The pharmacology section hit harder than I expected. Maybe 30% of the questions felt like they were testing drug calculations and interactions specifically. I'd say if you're weak on pharm, spend at least 40% of your prep time there. I used a combo of Saunders and a few practice question banks.
For anyone pursuing the nace certification pathway, the transition modules in the official study guide are worth reading twice. There's a lot of content about scope of practice differences between PN and RN that shows up in multiple choice framing.
My biggest regret is I waited too long to start timed practice exams. Do a full timed mock at week 4 at the latest so you know where your gaps are before it's too late to fix them.
I took it last year and the maternity/OB section was what got me. Failed by 4 points the first time. Second attempt I scored a 76 after drilling OB content for two extra weeks.
The transition-focused questions are genuinely different from standard NCLEX-style. They're testing whether you understand the RN role shift, not just clinical knowledge.
7 weeks sounds about right. I've heard people try to cram it into 3 weeks and struggle. With work and family it's hard to find the hours, but 2 hours a day minimum is what I tell everyone.

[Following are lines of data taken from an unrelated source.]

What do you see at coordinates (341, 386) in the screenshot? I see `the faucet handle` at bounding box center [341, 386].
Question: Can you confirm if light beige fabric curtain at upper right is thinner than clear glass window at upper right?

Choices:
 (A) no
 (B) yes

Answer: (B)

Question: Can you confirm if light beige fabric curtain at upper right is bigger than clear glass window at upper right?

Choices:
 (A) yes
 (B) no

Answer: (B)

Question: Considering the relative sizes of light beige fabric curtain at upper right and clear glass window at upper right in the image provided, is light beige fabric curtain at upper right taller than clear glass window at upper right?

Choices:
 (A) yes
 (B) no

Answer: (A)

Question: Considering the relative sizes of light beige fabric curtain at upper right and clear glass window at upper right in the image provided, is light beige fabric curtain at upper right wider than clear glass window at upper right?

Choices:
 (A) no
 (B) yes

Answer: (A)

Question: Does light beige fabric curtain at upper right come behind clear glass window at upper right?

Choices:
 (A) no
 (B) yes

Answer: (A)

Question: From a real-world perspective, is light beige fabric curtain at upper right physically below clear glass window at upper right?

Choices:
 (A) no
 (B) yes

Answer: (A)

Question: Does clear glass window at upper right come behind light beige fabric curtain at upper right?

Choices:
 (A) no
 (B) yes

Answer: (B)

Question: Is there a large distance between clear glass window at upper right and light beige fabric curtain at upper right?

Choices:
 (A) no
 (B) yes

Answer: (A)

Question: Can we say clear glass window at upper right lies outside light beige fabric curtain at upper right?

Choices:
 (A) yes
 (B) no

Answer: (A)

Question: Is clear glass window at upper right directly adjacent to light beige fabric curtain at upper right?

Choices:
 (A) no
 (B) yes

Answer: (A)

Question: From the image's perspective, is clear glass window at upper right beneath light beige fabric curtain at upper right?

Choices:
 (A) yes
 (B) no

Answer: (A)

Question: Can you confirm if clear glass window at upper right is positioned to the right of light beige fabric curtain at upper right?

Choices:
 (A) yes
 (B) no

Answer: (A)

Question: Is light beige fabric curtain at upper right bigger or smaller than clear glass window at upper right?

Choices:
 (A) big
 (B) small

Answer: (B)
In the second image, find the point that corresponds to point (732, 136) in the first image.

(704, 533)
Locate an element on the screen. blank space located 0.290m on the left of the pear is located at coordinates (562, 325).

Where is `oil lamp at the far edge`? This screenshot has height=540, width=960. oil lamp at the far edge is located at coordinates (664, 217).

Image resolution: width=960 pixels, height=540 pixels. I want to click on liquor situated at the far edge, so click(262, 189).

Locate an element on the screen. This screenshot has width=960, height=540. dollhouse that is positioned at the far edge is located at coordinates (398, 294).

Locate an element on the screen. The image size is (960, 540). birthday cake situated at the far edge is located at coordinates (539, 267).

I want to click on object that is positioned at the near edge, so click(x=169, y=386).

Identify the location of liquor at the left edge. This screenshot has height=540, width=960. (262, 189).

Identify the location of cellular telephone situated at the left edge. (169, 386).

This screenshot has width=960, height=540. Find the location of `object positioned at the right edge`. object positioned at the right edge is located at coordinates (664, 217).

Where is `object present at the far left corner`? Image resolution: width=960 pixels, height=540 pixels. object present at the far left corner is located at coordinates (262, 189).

The timed exam advice is spot on. I did my first full mock the night before and bombed it purely from pacing issues. Practice under real conditions early or you'll learn that lesson the hard way.
Congrats on the 82%! I'm sitting for it in 3 weeks and pharm is exactly my weak spot. Did you find the Saunders pharm chapters covered it well enough or did you supplement with something else?
I failed my first attempt by 4 points and honestly it wrecked me for a while. What I changed the second time was stopping the passive reading and just doing questions — like, hundreds of them. I'd been highlighting notes thinking that counted as studying but it really didn't. Once I switched to doing 30-40 practice questions a day and actually reviewing why I got things wrong, stuff started clicking way faster. Pharmacology was my weak spot too and I just had to accept I needed to grind it.
The other thing that helped was not cramming. I know that sounds obvious but I'd done that before and it didn't stick. Spacing it out over a few weeks meant I actually retained it when I sat down for the real thing. You've already got the clinical experience so trust that it'll carry you through the application questions — it's really just about shoring up the theory gaps. You'll get there.
Congrats on the 82, that's solid. The one thing that genuinely moved the needle for me was stopping the random YouTube rabbit holes and just doing timed practice questions every single day. I didn't care if I got them wrong — I cared about understanding why I got them wrong. That shift changed everything. Pharm especially, because you can't just memorize drug names, you have to understand the mechanism or the questions will trick you every time.
Also don't sleep on the adaptive reasoning stuff. I'd been an LPN too so I thought clinical experience would carry me but the NACE I isn't testing what you've done at the bedside, it's testing how you think about it at a higher level. Once I accepted that I wasn't already prepared just because I'd seen it in practice, I studied differently. It's uncomfortable to admit but it's true.